# Your goal
Rewrite all of the data with every occurrence of "pose entry" replaced by "extrinsics entry", leaving everything else unchanged. Omit the pictures from the output.

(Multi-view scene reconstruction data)
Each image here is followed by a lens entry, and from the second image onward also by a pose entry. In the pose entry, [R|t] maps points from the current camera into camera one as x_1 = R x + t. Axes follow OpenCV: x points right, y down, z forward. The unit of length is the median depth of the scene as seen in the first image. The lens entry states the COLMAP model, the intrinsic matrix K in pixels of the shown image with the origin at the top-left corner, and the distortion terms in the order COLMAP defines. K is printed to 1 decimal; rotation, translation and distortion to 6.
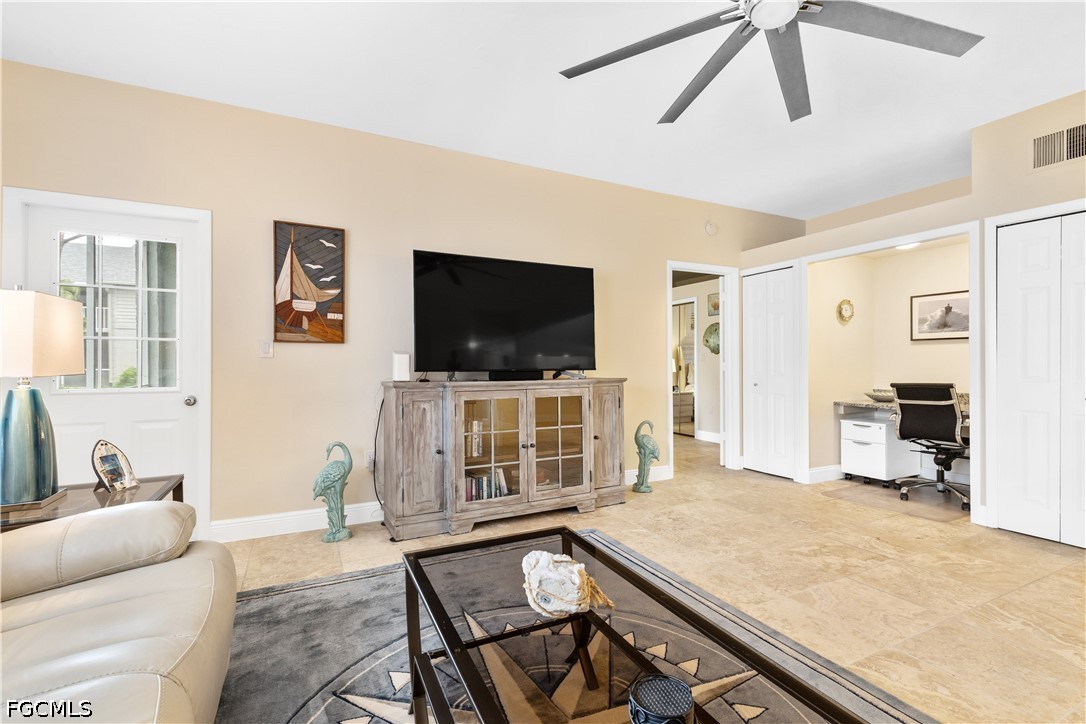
lens RADIAL K [[485.0, 0, 551.2], [0, 485.0, 358.6], [0, 0, 1]] dist [0.001822, 0.000039]
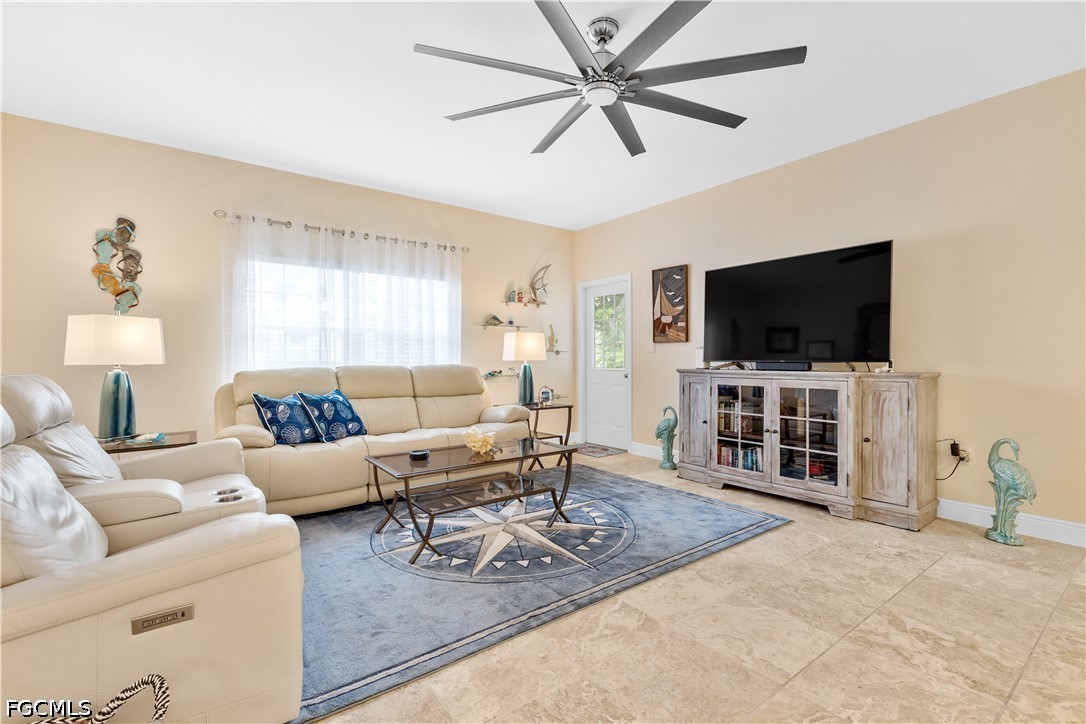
lens RADIAL K [[485.0, 0, 551.2], [0, 485.0, 358.6], [0, 0, 1]] dist [0.001822, 0.000039]
pose [[0.192510, 0.002481, -0.981292, 0.955169], [0.010684, 0.999932, 0.004624, 0.007805], [0.981237, -0.011374, 0.192471, 0.320353]]
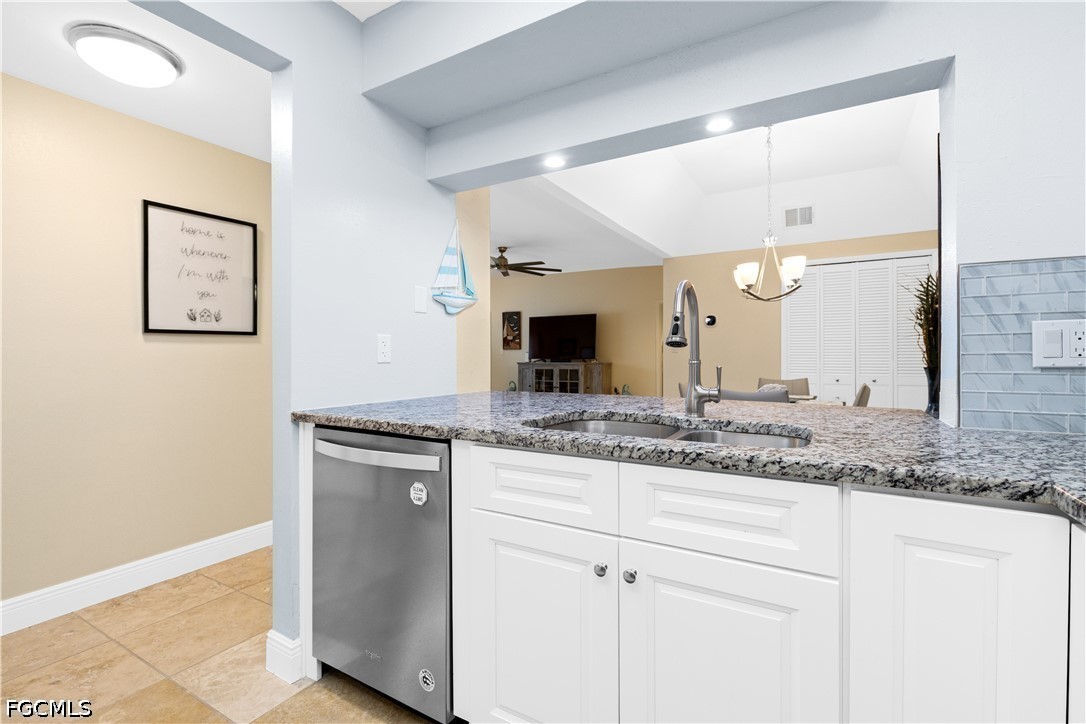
lens RADIAL K [[485.0, 0, 551.2], [0, 485.0, 358.6], [0, 0, 1]] dist [0.001822, 0.000039]
pose [[0.547772, 0.005020, -0.836612, 2.237780], [0.007311, 0.999915, 0.010788, -0.006039], [0.836595, -0.012026, 0.547689, -0.494613]]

# Reply to the task
Each image here is followed by a lens entry, and from the second image onward also by a extrinsics entry. In the extrinsics entry, [R|t] maps points from the current camera into camera one as x_1 = R x + t. Axes follow OpenCV: x points right, y down, z forward. The unit of length is the median depth of the scene as seen in the first image. The lens entry states the COLMAP model, the intrinsic matrix K in pixels of the shown image with the origin at the top-left corner, and the distortion terms in the order COLMAP defines. K is printed to 1 decimal; rotation, translation and distortion to 6.
lens RADIAL K [[485.0, 0, 551.2], [0, 485.0, 358.6], [0, 0, 1]] dist [0.001822, 0.000039]
lens RADIAL K [[485.0, 0, 551.2], [0, 485.0, 358.6], [0, 0, 1]] dist [0.001822, 0.000039]
pose [[0.192510, 0.002481, -0.981292, 0.955169], [0.010684, 0.999932, 0.004624, 0.007805], [0.981237, -0.011374, 0.192471, 0.320353]]
lens RADIAL K [[485.0, 0, 551.2], [0, 485.0, 358.6], [0, 0, 1]] dist [0.001822, 0.000039]
pose [[0.547772, 0.005020, -0.836612, 2.237780], [0.007311, 0.999915, 0.010788, -0.006039], [0.836595, -0.012026, 0.547689, -0.494613]]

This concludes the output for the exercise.